++++ DATA FOR PROCESSING ++++
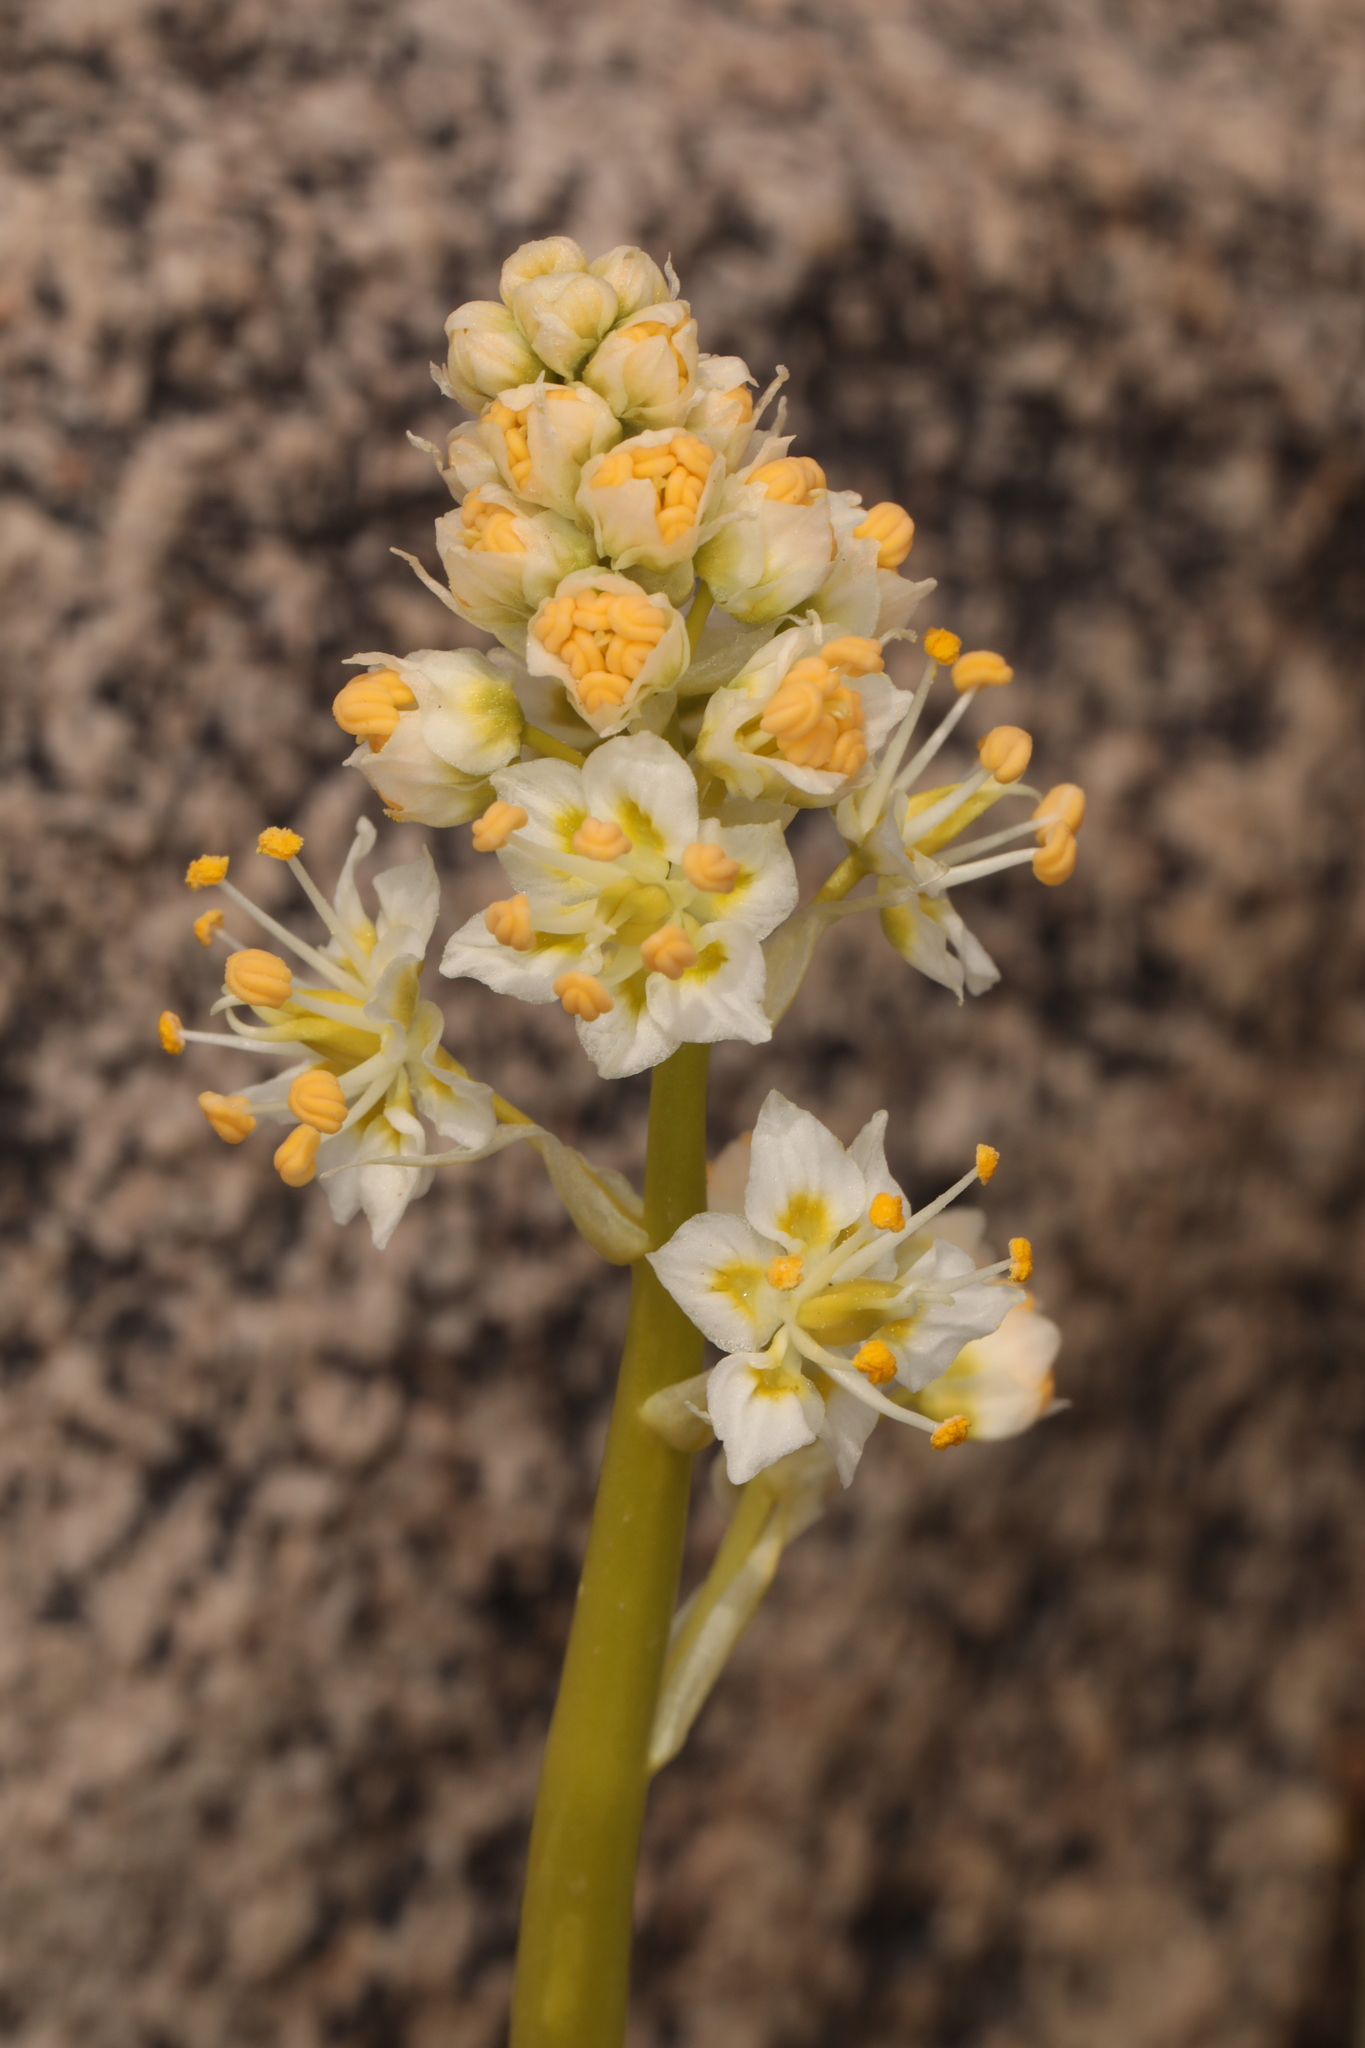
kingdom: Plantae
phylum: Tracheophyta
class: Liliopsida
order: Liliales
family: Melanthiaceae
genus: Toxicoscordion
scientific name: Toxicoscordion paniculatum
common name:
++++
> **REQUIREMENTS**
Copy out every line in the items above word for word, leaving out the pictures.

> **COMPLETED TASK**
kingdom: Plantae
phylum: Tracheophyta
class: Liliopsida
order: Liliales
family: Melanthiaceae
genus: Toxicoscordion
scientific name: Toxicoscordion paniculatum
common name:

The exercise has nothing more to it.